Em seis meses, Xiao teve três parceiros sexuais. Quando voltou para casa, seu pai preparou frutos do mar grelhados para ele. Xiao pensara que os pais nunca mais iriam falar com ele, mas em vez disso lhe foi servida sua comida favorita. O gesto o tocou.
“Posso mudar”, disse aos pais.
Os homossexuais chineses enfrentaram dificuldades adicionais com a Revolução Comunista de 1949. Num certo momento, foram perseguidos, presos e até executados. Sexo entre parceiros do mesmo sexo foi considerado crime na China até 1997, e a homossexualidade uma doença mental até 2001.
Ainda hoje, há pais que tentam apagar a homossexualidade de seus filhos e médicos que “tratam” o desejo homossexual com eletrochoques. E há gays que se matam em desespero.

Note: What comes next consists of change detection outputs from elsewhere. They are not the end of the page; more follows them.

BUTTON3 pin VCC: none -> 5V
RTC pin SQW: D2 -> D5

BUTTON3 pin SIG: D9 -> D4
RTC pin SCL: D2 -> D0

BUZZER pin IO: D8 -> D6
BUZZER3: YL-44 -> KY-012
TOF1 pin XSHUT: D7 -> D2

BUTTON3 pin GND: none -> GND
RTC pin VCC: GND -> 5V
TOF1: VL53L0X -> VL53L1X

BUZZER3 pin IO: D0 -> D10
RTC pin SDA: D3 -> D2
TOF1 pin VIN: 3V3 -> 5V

Quando Xiao casou com uma mulher há sete anos, estava cheio de esperança. Imaginava que com o casamento deixaria de ser gay. O casamento deles foi pragmático desde o início. Xiao vivia num apartamento acima de seu restaurante para estar mais perto do trabalho, alegava. A mulher ficava na casa dos pais. Uma vez por semana dormiam juntos.
Em sete anos de casamento, o casal fez sexo cinco vezes. A mulher poderia ter se queixado. Ela também poderia ter dito algo sobre os vibradores que encontrou uma tarde. Em vez disso, ela os limpou e colocou de volta na prateleira de seu marido, cuidadosamente ordenados por tamanho. O casal nunca trocou uma palavra sobre o assunto.

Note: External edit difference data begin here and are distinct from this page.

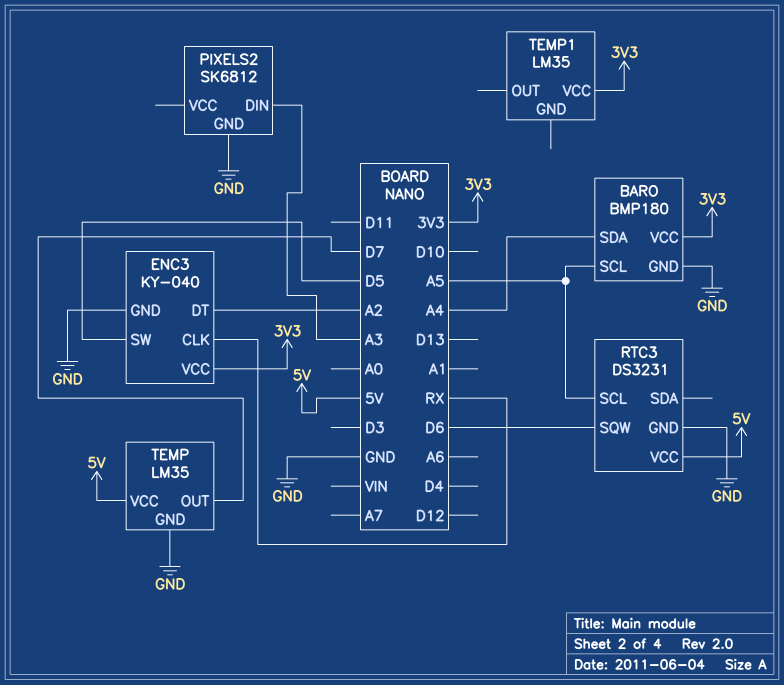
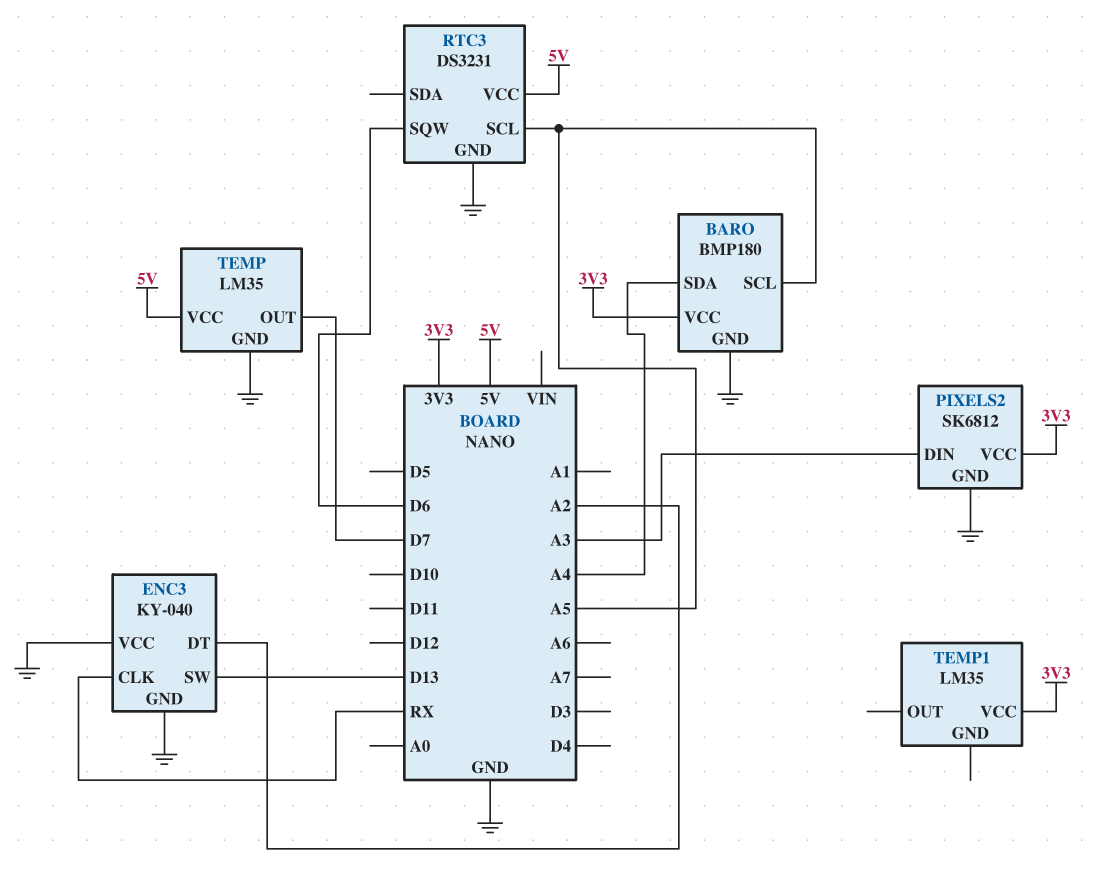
ENC3 pin SW: D5 -> D13
ENC3 pin VCC: 3V3 -> GND
PIXELS2 pin VCC: none -> 3V3

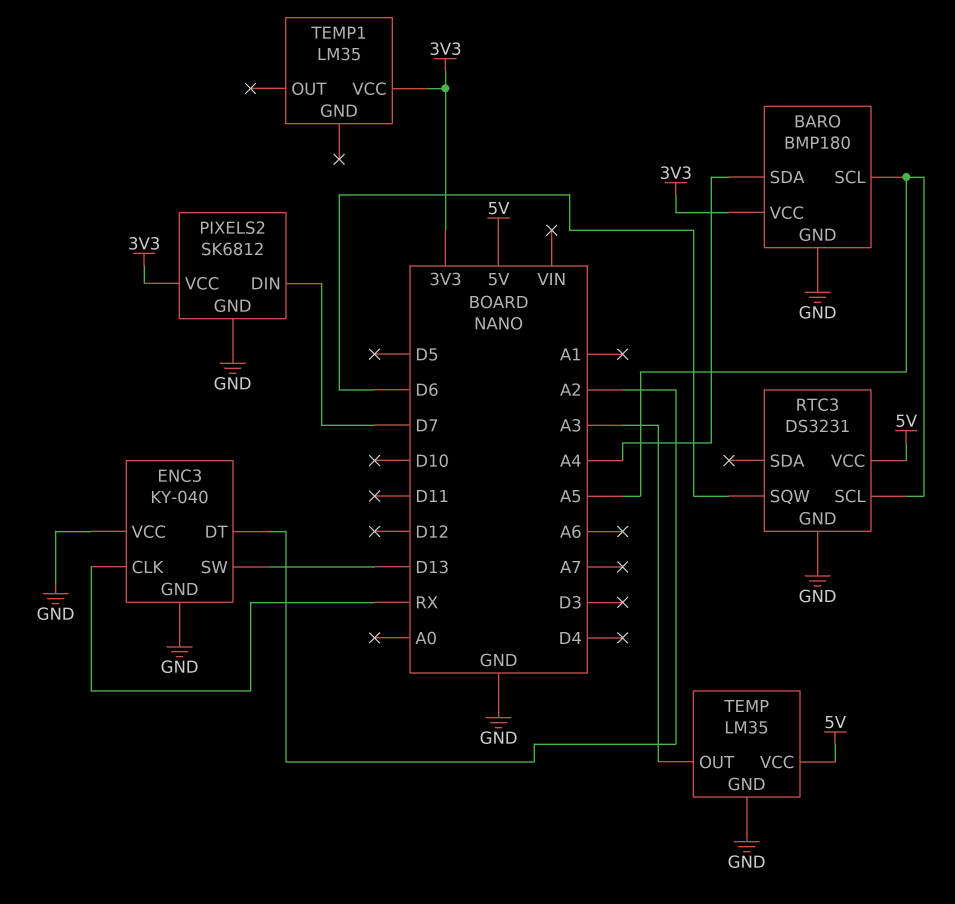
PIXELS2 pin DIN: A3 -> D7
TEMP pin OUT: D7 -> A3

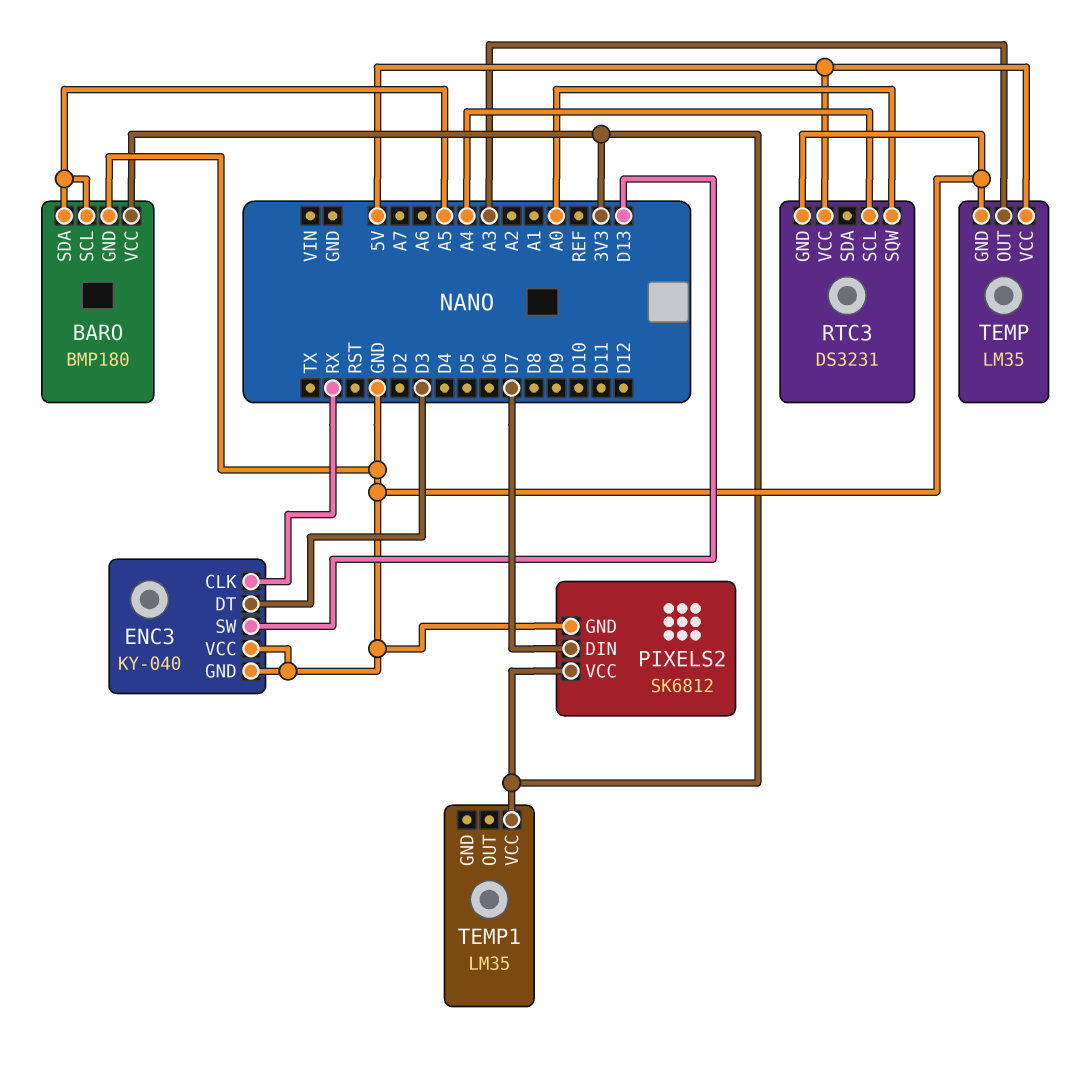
BARO pin SDA: A4 -> A5
ENC3 pin DT: A2 -> D3
RTC3 pin SCL: A5 -> A4
RTC3 pin SQW: D6 -> A0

Há quatro anos, Xiao encontrou um homem pelo qual se apaixonou. Eles se conheceram por causa de um acidente de moto. O homem tinha caído e estava machucado, e Xiao o pegou em seus braços. Logo eles começaram a dormir no quarto de Xiao acima do restaurante. Ambos os homens sonhavam com o dia em que não teriam nada a esconder.
Quando a mulher lhe disse que ele parecia mais feliz na companhia de um homem do que na dela, ele pensou que ela iria deixá-lo. Sentiu-se aliviado. Mas ela disse: “Você não é gay, você é emocionalmente imaturo. Espere que um dia você vai estar pronto para nós.”

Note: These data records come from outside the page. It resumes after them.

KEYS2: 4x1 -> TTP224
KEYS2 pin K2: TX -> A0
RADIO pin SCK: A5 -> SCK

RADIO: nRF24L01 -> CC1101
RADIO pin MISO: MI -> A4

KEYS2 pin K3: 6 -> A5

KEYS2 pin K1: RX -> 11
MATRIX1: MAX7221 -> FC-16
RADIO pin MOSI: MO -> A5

Xiao pensou em como a família reagiria a um divórcio. Na China, as mulheres divorciadas são marginalizadas, e raramente conseguem encontrar um novo marido. Elas correm o risco de envelhecer sozinhas e terminar pobres. “Você pode dormir com homens se quiser”, a mulher ofereceu.
Ele não teve coragem para acabar com o casamento. Logo depois, a mulher manifestou desejo de ter um bebê. Por causa dela, Xiao foi a uma clínica para descobrir a possibilidade de inseminação artificial. Mas depois pensou na hipótese da separação. O que vai acontecer com a criança? Decidiu contra ter um bebê.
Apenas algumas semanas depois, Xiao descobriu que tinha AIDS. Seu primeiro pensamento foi para a mulher. E se a tivesse infectado?
Felizmente, a mulher não foi contagiada. Ela ainda vai uma vez por semana ao restaurante de Xiao: sobe as escadas, fecha as cortinas de renda e se deita ao lado de seu marido – que ainda está junto com o amante. Às vezes, Xiao gostaria que sua mulher o odiasse. Só assim não se sentiria tão culpado.